The uptick in applications, student enrollees, and number of classes come just as the creative writing program physically expanded into a space on the fourth floor of Lamont Library, which underwent construction last fall and reopened for the new semester.

“It’s already been really transformed,” Frey said, of the new space. “They’ve created a whole new suite of faculty offices and a seminar room that will be available both for creative writing workshops and also any English Department classes.”

The creative writing space sits directly above Lamont Library’s poetry room, a proximity that Watson said she hopes will cement a stronger bond between the library’s program and creative writing.

“We’re hoping to have closer contact with the poetry readings and other readings that are organized there and elsewhere by the library system,” Watson said. “That’s a big plus, and it’s a great sign of how far the creative writing here has come.”

Daria “Dasha” E. Bough ’21, who enrolled in English CLR: “Introduction to Screenwriting,” said she was drawn to the course in part by the work of the course's instructor Musa Syeed, one of the department’s four recent hires.

“I want to shoot a film this summer in Russia so I wanted some experience with how to type up a script, and I’d seen some of the works of the professor, Musa Syeed, and he seemed like the type of person I wanted to work with,” Bough said. “I was really intimidated to apply because I hadn’t applied to a creative writing class before but I’m excited to be in it; it’s been great.”

Andrew “Andy” J. Koenig, a first year graduate student in the English Department who is taking English CWC: “Writing Critically: Creative Writing Workshop,” said he applied to the program because he wanted to "switch things up."

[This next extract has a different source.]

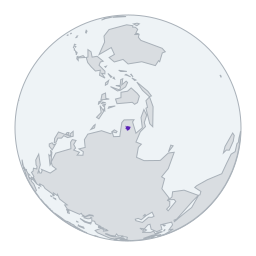 the Earth from above Preah Vihéar, rotated 217°
{"feature_id": "KHM-1791", "entity_name": "Preah Vihéar", "entity_type": "Province", "adm_level": 1, "iso_a3": "KHM", "parent_name": "Cambodia", "parent_adm1": "", "projection": "orthographic", "projection_center": [105.055, 13.778], "detail": "fine", "context": "on_globe", "style": "filled", "palette": "violet", "viewbox_px": 256, "rotation_deg": 217, "n_neighbors": 0, "source": "natural_earth", "source_scale": "10m", "svg_char_len": 9961}
<svg xmlns="http://www.w3.org/2000/svg" viewBox="0 0 256 256"><g transform="rotate(217 128 128)"><circle cx="128" cy="128" r="113" fill="#eef3f6" stroke="#a8b0b8"/><path d="M232.5,165.0L232.3,165.7L232.3,165.9L232.5,165.0ZM179.7,27.9L180.2,28.4L184.2,30.9L180.4,28.9L190.6,35.6L193.6,39.0L187.9,33.9L185.6,32.4L186.5,33.8L184.3,32.7L183.5,32.9L180.7,31.5L177.7,29.0L175.9,28.2L176.6,29.3L174.3,28.9L173.5,27.4L169.5,26.6L163.6,23.1L163.7,21.3L158.1,19.5L156.7,19.1L164.6,21.5L172.3,24.4L179.7,27.9ZM232.0,84.8L232.0,84.7L231.8,84.2L232.0,84.8ZM187.6,33.2L186.9,32.5L188.3,33.6L187.6,33.2ZM183.8,33.1L184.7,33.8L183.9,33.6L183.8,33.1ZM179.0,31.5L177.4,31.3L178.5,31.1L179.0,31.5ZM176.1,30.8L172.3,30.6L174.0,31.8L167.0,28.4L172.6,29.6L173.7,29.0L174.4,30.0L176.1,30.8ZM152.6,18.1L153.0,18.2L148.9,17.3L147.4,17.1L152.6,18.1ZM163.8,26.7L162.4,26.4L163.3,26.3L163.8,26.7ZM155.5,18.8L155.2,18.8L151.9,18.1L151.4,18.0L148.8,17.3L155.5,18.8ZM138.2,15.8L137.5,15.8L138.2,15.8ZM146.7,17.0L145.3,16.8L147.5,17.2L145.1,16.9L143.8,16.5L143.4,16.5L142.6,16.5L142.4,16.3L146.7,17.0ZM137.0,15.7L137.3,15.8L135.1,15.6L137.0,15.7ZM140.3,16.1L138.3,15.9L138.7,15.9L140.3,16.0L140.3,16.1ZM143.9,16.8L147.9,17.4L148.1,17.5L143.9,16.8ZM136.1,15.7L136.7,15.8L135.8,15.7L136.1,15.7ZM141.4,16.4L142.8,16.6L141.4,16.4ZM136.7,15.9L136.0,15.8L137.0,15.8L136.7,15.9ZM138.8,16.1L138.6,16.2L137.9,15.9L139.4,16.2L138.8,16.1ZM141.3,16.5L141.8,16.6L140.7,16.4L141.3,16.5ZM133.1,16.0L131.9,15.6L134.3,15.6L135.1,16.0L133.1,16.0ZM39.1,58.9L38.9,59.6L38.1,60.8L34.7,65.3L31.0,74.5L34.0,71.2L34.1,77.4L36.5,79.1L43.7,70.4L39.8,67.4L42.7,62.5L48.6,61.1L52.5,64.4L53.8,62.7L54.3,57.3L58.2,55.1L54.8,55.3L53.9,57.4L51.8,57.7L52.4,55.8L53.8,55.0L53.5,53.5L47.1,58.3L45.5,61.0L42.8,60.0L39.9,64.5L38.1,65.9L42.3,58.9L44.2,56.8L49.4,49.0L47.2,51.1L42.1,58.7L42.3,57.7L39.2,61.1L41.8,57.7L47.9,49.4L47.5,49.2L46.5,50.2L52.3,44.6L58.4,39.4L57.8,40.0L61.5,37.6L61.5,38.1L67.2,34.5L68.0,34.4L64.4,36.4L62.0,38.4L62.7,40.3L64.1,39.8L67.7,37.5L67.5,38.5L70.9,36.0L73.4,36.5L73.2,34.0L77.5,31.7L81.4,30.8L82.7,29.7L76.5,31.3L74.0,32.5L71.9,34.1L65.2,37.4L64.0,37.4L71.0,32.7L70.1,32.4L75.9,29.2L89.2,26.0L92.6,26.4L89.2,31.5L85.9,32.4L85.5,30.9L82.0,34.2L84.1,33.0L83.9,34.0L88.0,32.6L88.0,33.3L91.8,30.8L92.3,31.5L89.9,33.1L96.3,32.0L98.5,33.4L99.9,32.8L100.8,31.9L103.0,34.5L103.9,34.1L103.6,33.0L105.3,31.4L109.1,29.8L109.6,30.8L108.3,31.5L106.4,34.7L102.8,36.8L103.5,37.1L106.7,35.5L109.0,31.5L111.2,30.3L110.5,32.1L110.9,31.3L112.2,31.0L113.9,31.8L114.8,29.9L127.7,26.8L132.3,28.4L130.3,30.0L139.9,30.1L144.4,32.6L144.0,31.5L148.4,31.3L147.1,30.4L147.2,29.9L157.8,29.8L160.8,30.9L164.9,30.3L164.8,29.8L162.9,28.9L167.0,28.4L174.0,31.8L174.0,32.7L178.4,34.5L177.8,36.4L179.3,39.0L176.2,40.4L177.7,42.7L179.2,43.2L182.4,46.9L183.6,53.4L175.9,45.8L172.7,37.2L173.4,40.3L171.2,39.0L170.2,39.9L170.9,42.3L172.2,42.9L163.0,45.2L160.6,52.1L165.7,52.2L168.9,54.7L170.6,64.4L161.1,77.1L165.3,82.1L165.5,85.2L162.0,86.8L161.5,82.2L157.8,80.4L158.1,77.7L152.2,79.4L152.3,75.7L147.6,79.1L149.4,82.2L154.6,81.8L150.5,86.7L155.8,92.4L156.4,98.9L147.5,109.9L138.5,112.9L137.9,115.0L134.3,112.4L129.5,116.3L136.2,128.6L136.0,132.1L128.2,138.2L128.0,135.6L118.5,128.6L116.7,136.8L123.9,144.2L126.4,152.3L120.8,149.5L118.3,142.2L114.9,139.6L115.9,132.4L113.2,121.6L107.6,123.1L108.1,118.8L103.5,109.7L95.5,111.6L82.7,121.5L80.8,132.2L76.5,136.4L71.4,119.8L71.8,109.2L68.3,109.6L64.4,99.9L53.0,96.8L52.9,93.9L50.4,94.5L47.9,91.0L48.3,86.4L46.1,86.0L45.6,98.1L48.1,98.7L52.2,95.2L51.4,99.4L54.0,103.9L45.8,112.1L31.3,116.5L32.4,108.3L34.3,84.5L35.7,82.3L35.8,82.1L36.0,81.6L33.6,84.9L34.8,80.5L31.0,96.3L29.3,102.8L31.1,116.9L30.3,117.9L31.6,121.2L38.9,120.7L38.4,123.3L33.5,134.4L25.6,147.9L28.1,159.7L29.9,169.2L28.2,173.6L31.6,181.2L31.2,182.8L33.4,186.9L34.9,190.5L36.2,193.2L35.9,192.9L31.6,186.2L27.7,179.2L24.3,172.0L21.5,164.6L19.1,156.9L17.4,149.1L16.1,141.3L15.5,133.3L15.4,125.4L15.9,117.4L16.9,109.5L18.5,101.7L20.6,94.0L23.3,86.5L26.5,79.2L30.2,72.1L34.4,65.3L39.1,58.9ZM54.1,73.2L58.1,75.3L60.8,68.9L62.5,69.2L62.8,67.1L60.9,68.4L62.2,62.7L65.5,61.9L67.3,59.5L66.0,58.7L59.7,61.2L57.9,69.1L55.1,71.1L54.1,73.2ZM64.1,35.3L65.0,34.6L71.9,30.3L72.3,30.3L70.9,31.0L70.4,31.3L68.1,32.6L61.7,37.2L59.5,38.7L60.0,38.2L64.1,35.3ZM90.2,21.9L88.9,22.4L86.4,23.3L90.2,21.9ZM125.1,15.4L126.4,15.4L124.5,15.4L127.3,15.4L124.7,15.6L125.7,15.7L124.0,16.1L119.7,16.4L121.2,16.5L120.0,17.0L116.4,17.5L117.6,17.0L112.8,18.0L112.3,17.6L111.8,17.7L109.9,17.7L106.9,18.1L107.1,17.9L105.8,18.1L104.6,18.2L102.9,18.6L102.7,18.4L100.6,18.9L101.8,18.5L98.1,19.5L100.8,18.7L99.4,19.0L97.6,19.6L98.1,19.4L107.0,17.3L116.0,16.0L125.1,15.4ZM132.5,16.1L127.5,16.2L124.7,16.2L128.7,15.5L128.2,15.5L130.6,15.4L134.6,15.6L133.5,15.5L133.4,15.6L132.2,15.5L133.1,15.6L131.7,15.6L132.0,15.7L130.2,15.7L132.5,16.1ZM39.5,59.5L39.3,60.1L39.5,60.5L37.6,62.8L39.5,59.5ZM43.5,53.9L41.1,56.9L41.3,56.5L43.5,53.9ZM46.0,51.4L43.9,53.6L45.2,52.2L46.0,51.4ZM64.8,36.4L65.3,36.5L64.4,37.1L63.2,37.8L64.8,36.4ZM102.3,21.7L103.4,21.1L104.1,21.1L107.8,20.0L108.5,20.4L106.6,21.2L102.3,21.7ZM41.8,71.5L39.8,72.7L40.0,71.6L40.6,71.4L41.8,71.5ZM37.6,67.4L37.5,69.5L37.0,68.0L37.6,67.4ZM103.7,22.0L105.2,21.4L104.6,22.0L103.7,22.0ZM109.3,20.7L109.0,21.2L109.1,20.3L109.3,20.7ZM84.1,224.4L86.5,225.7L84.9,225.5L84.1,224.4ZM39.4,171.7L41.4,187.0L38.7,186.0L36.0,180.8L33.8,171.2L36.2,169.6L36.8,165.5L39.4,171.7ZM154.7,171.8L158.1,172.4L157.9,172.9L154.7,171.8ZM151.2,170.0L155.1,170.3L150.5,171.1L151.2,170.0ZM156.6,170.4L160.5,169.5L162.2,168.7L161.9,169.7L156.6,170.4ZM148.6,170.0L134.3,169.3L128.6,167.7L129.9,165.9L139.1,166.8L148.6,170.0ZM129.5,165.8L120.8,160.1L109.0,143.9L113.2,144.5L125.6,154.6L124.8,156.2L130.1,160.6L129.5,165.8ZM150.5,157.1L149.6,161.9L141.7,161.2L138.1,160.3L135.7,154.0L137.0,150.9L140.0,151.1L151.4,140.8L155.4,143.6L151.9,148.0L155.1,152.3L150.5,157.1ZM81.3,133.3L83.5,140.1L81.2,140.9L81.3,133.3ZM156.0,133.5L151.4,138.0L155.6,131.9L156.0,133.5ZM158.4,127.7L158.7,130.0L156.8,127.7L158.4,127.7ZM137.8,118.3L134.7,118.7L134.6,117.0L138.6,115.5L137.8,118.3ZM156.8,104.5L156.8,109.4L156.3,111.0L154.8,108.0L156.8,104.5ZM111.9,26.9L105.9,27.7L102.0,29.0L100.6,30.7L100.0,28.9L106.0,26.8L111.9,26.9ZM125.7,26.6L126.9,25.4L128.1,26.0L128.0,26.3L125.7,26.6ZM125.2,25.9L123.5,24.5L125.3,23.9L126.3,25.1L125.2,25.9ZM113.4,22.6L111.5,22.8L112.0,22.3L113.4,22.6ZM206.3,207.6L206.5,208.0L203.3,211.0L199.4,214.3L196.6,215.8L206.3,207.6ZM181.6,218.0L182.5,215.0L186.3,214.4L183.8,217.2L181.6,218.0ZM209.0,205.1L211.9,201.8L214.1,198.2L212.4,201.4L213.4,200.9L207.1,207.5L209.0,205.1ZM170.5,205.7L148.7,212.2L144.1,211.3L145.8,208.6L142.6,200.0L144.1,200.2L143.7,194.3L156.9,189.2L166.5,179.2L173.2,179.8L178.7,172.5L185.5,172.9L183.1,178.6L189.8,182.2L195.3,169.2L198.4,182.6L202.5,187.0L202.4,195.2L191.2,209.6L185.7,212.6L185.1,211.4L182.7,212.9L179.6,212.6L178.8,208.3L176.4,209.8L179.2,206.4L175.5,209.5L174.3,206.7L170.5,205.7ZM218.6,178.6L219.4,178.8L220.2,180.9L219.0,180.7L218.6,178.6ZM230.6,168.3L230.6,169.3L230.0,169.8L230.6,168.3ZM232.3,165.9L231.5,166.6L232.5,165.0L232.3,165.9ZM223.8,170.0L224.1,170.8L223.7,171.1L223.8,170.0ZM223.5,169.8L224.1,168.3L223.9,169.7L223.5,169.8ZM220.4,163.0L221.0,162.2L221.1,162.8L220.4,163.0ZM163.0,172.5L167.7,168.8L170.2,168.5L163.0,172.5ZM219.8,161.6L218.5,161.6L218.7,160.9L219.8,161.6ZM220.0,159.9L219.9,158.9L220.5,161.2L220.0,159.9ZM217.6,157.8L219.1,159.5L217.4,158.1L217.6,157.8ZM216.6,158.2L215.5,157.5L215.6,157.2L216.6,158.2ZM202.7,160.6L207.2,166.5L203.4,166.6L199.3,163.0L195.8,166.7L188.0,166.4L189.8,164.1L188.9,160.7L180.6,159.5L179.0,157.3L181.9,155.8L176.4,154.0L182.5,153.0L184.9,157.5L188.3,153.9L194.1,154.7L199.5,156.0L203.8,159.2L202.7,160.6ZM182.4,163.0L183.4,163.0L182.5,164.4L182.4,163.0ZM213.3,155.2L214.9,157.2L214.7,157.8L213.9,157.5L213.3,155.2ZM204.8,158.4L209.5,154.4L210.5,154.4L207.4,158.8L204.8,158.4ZM208.4,152.0L210.5,152.4L211.6,154.4L211.1,155.1L208.4,152.0ZM170.0,158.8L169.8,160.1L168.2,159.1L170.0,158.8ZM172.1,158.1L176.9,159.5L171.7,159.2L172.1,158.1ZM157.4,153.4L158.8,156.5L163.3,154.6L159.9,157.3L162.9,162.3L161.8,164.2L158.9,158.8L157.7,164.3L155.7,164.1L154.7,159.4L156.7,153.6L158.7,151.3L166.9,150.5L157.4,153.4ZM172.1,154.4L170.8,150.9L171.8,148.5L173.1,150.4L172.1,154.4ZM167.0,142.4L163.5,138.3L160.4,139.8L166.6,134.2L168.9,139.1L167.0,142.4ZM163.9,133.4L161.1,134.8L164.0,131.6L163.9,133.4ZM160.3,133.4L159.9,130.6L162.2,131.0L160.3,133.4ZM165.5,133.6L165.9,128.8L167.1,131.7L165.5,133.6ZM158.8,124.3L163.8,129.0L157.4,126.9L156.8,117.8L159.6,117.6L158.8,124.3ZM172.4,88.8L171.6,86.4L174.0,85.9L173.9,87.7L172.4,88.8ZM181.1,83.0L174.4,85.0L168.9,87.0L170.7,88.2L169.8,92.3L166.8,88.4L170.5,84.0L174.7,83.2L175.0,79.9L178.0,77.7L176.9,73.6L178.1,71.9L180.3,75.5L181.1,83.0ZM176.2,71.9L175.4,64.9L180.0,66.1L181.3,67.9L179.7,70.5L177.3,69.7L176.2,71.9ZM176.5,63.7L174.2,62.9L168.2,53.1L168.0,51.5L175.1,59.0L173.3,58.8L174.0,61.2L176.5,63.7ZM163.0,26.9L162.5,26.5L163.7,27.0L163.0,26.9ZM146.4,29.5L146.8,28.9L148.3,29.3L146.4,29.5ZM148.9,27.5L146.9,27.4L148.7,27.1L148.9,27.5ZM142.7,27.4L146.1,27.2L143.2,28.0L142.7,27.4Z" fill="#d9dde1" stroke="#a8b0b8" stroke-width="1"/><path d="M127.5,126.7L127.6,126.8L127.6,126.7L127.7,126.8L127.8,126.8L127.8,127.0L128.0,127.1L128.2,126.9L128.3,127.0L128.5,127.3L128.8,127.3L128.9,127.2L128.9,127.3L129.0,127.3L129.3,127.4L129.4,127.5L129.6,127.7L129.3,127.7L129.2,127.8L129.3,127.8L129.2,127.8L128.9,127.8L128.9,128.0L129.0,128.1L129.0,128.3L129.0,128.6L128.9,128.6L128.7,128.7L128.6,128.8L128.3,129.0L128.2,129.0L127.9,129.3L127.7,129.3L127.7,129.2L127.7,128.9L127.4,128.8L127.2,128.9L127.1,129.0L127.1,128.7L127.3,128.4L127.2,128.4L126.8,128.4L126.8,128.2L126.8,127.9L126.7,127.9L126.7,127.7L126.8,127.6L126.8,127.4L126.9,127.2L126.9,126.9L127.0,126.8L127.2,126.7L127.2,126.8L127.3,126.8L127.3,126.7L127.3,126.8L127.4,126.7L127.5,126.7Z" fill="#8b5cf6" stroke="#5b21b6" stroke-width="1.5"/></g></svg>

“In my department, you can take a creative writing course and it can count towards your degree, so I wanted to switch things up a little bit and not just take a bunch of literature seminars because that can be really exhausting,” Koenig said.

Correction: Feb. 14, 2019

A previous version of this article was accompanied by a photo of the Writing Center with a caption that incorrectly labeled it as the location of the new creative writing space. In fact, the new creative writing space is located in Lamont Library.